Here are two examples of the kind of thing expected:
The proposal will be forwarded to the Sabbatical Leave Committee, which will make recommendations to the Head of School. The Sabbatical Leave Committee consists of the Head and Deputy Heads of School, the professoriate of Informatics, and the Directors of the Graduate School and of the Teaching Organisation (or their Deputy Directors), if not members of the professoriate.

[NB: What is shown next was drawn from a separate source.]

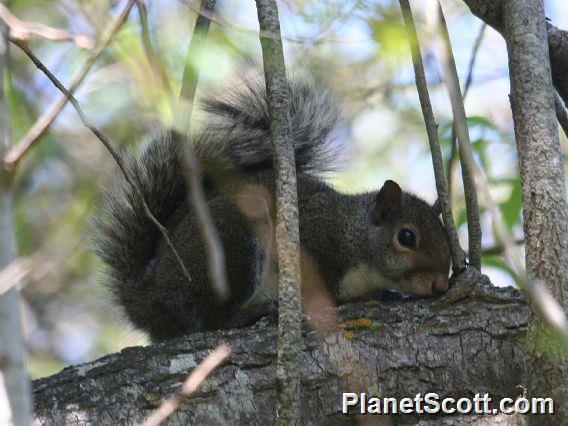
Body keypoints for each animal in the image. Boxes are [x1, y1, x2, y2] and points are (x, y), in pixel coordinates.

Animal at [94, 77, 452, 342]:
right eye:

Duties which a person on sabbatical should not be expected to undertake:
- lecturing; tutoring; demonstrating; setting or marking coursework;
- setting, marking or moderating exams (except for those associated with courses for which s/he had responsibility prior to the sabbatical);
- undergraduate project supervision;
- MSc project supervision - (except for those projects for which s/he was first or second supervisor prior to the sabbatical);
- attendance at School committees; administrative duties such as course organising, convening committees, audit/QA/RAE activities, sitting on University committees, etc.;
- exam invigilation; teaching lab development/management; staff training; internal PhD examining; student induction; student advising and directing of studies; new staff mentoring.
Periods of Leave
Except for new staff who have not yet accumulated two semesters of sabbatical leave, one semester sabbaticals will be discouraged, as academic responsibilities are designed around a one-year period and leave periods of one semester off-load more than one semester's work on other staff members.

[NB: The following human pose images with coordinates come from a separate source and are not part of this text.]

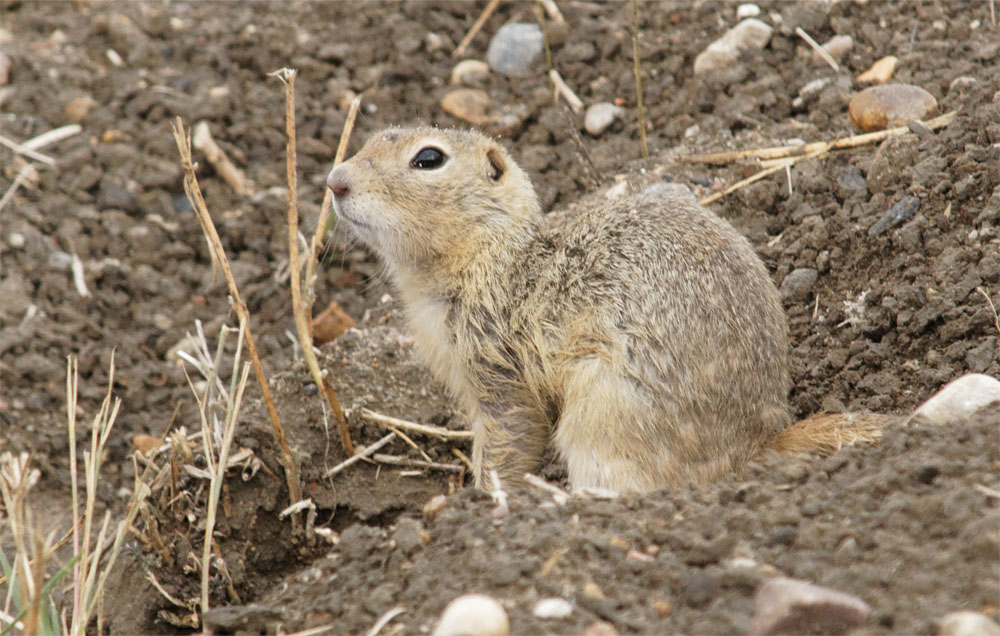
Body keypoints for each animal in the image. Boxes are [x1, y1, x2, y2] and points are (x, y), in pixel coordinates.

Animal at [327, 126, 887, 493]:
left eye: (428, 159)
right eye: (373, 137)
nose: (334, 180)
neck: (493, 250)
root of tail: (758, 441)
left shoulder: (495, 364)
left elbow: (511, 437)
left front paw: (482, 502)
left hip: (602, 414)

Conversely, sabbaticals of more than one year will only be granted in exceptional circumstances, no matter how much service the applicant has accrued. Staff are strongly encouraged to take sabbaticals at roughly the expected frequency. Sabbatical requests that go against this rule are likely to be refused.
Sabbaticals can be used for teaching, research or knowledge exchange activity with each case being considered on merit. There are no absolute criteria (apart from meeting the University regulations) but the following aspects will be taken into account: timeliness, significance, novelty and feasibility of research plans; likely output in form of research papers, research grant applications, etc; amount of leave allocation accumulated; amount of unpaid leave taken recently; re-establishment of research after period of heavy administrative or teaching load; practicality of covering the applicant's duties.
In principle, academic staff accrue the usual amount of sabbatical entitlement while they are on fellowships. However, the sabbatical committee will give a lower priority to sabbatical applications from staff who were on fellowships. This is because sabbaticals are primarily designed to provide relief from administrative and teaching duties, and fellowship holders already enjoy such relief while on fellowships, making it harder to make a convincing case for further relief. At the same time, the School would like to encourage staff who are on fellowships to continue engaging with, and contributing to, the School's activities. Therefore, for a sabbatical application to be successful even though it is substantially based on time accrued during a fellowship, the applicant should have undertaken activities from the following list while on fellowship:
- Limited amounts of classroom teaching (e.g., small courses, or parts of a course)
- Supervision of MSc or undergraduate projects
- Management or leadership activities that benefit the School or the University
- Industry engagement activities that benefit the School or the University
- Outreach activities that benefit the School or the University
The number and type of activities undertaken should be commensurate with the duration of the fellowship. The sabbatical application should refer to them.
For the purposes of this policy, the term "fellowship" covers all cases where the applicant is bought out to do research full-time, independent of funding source.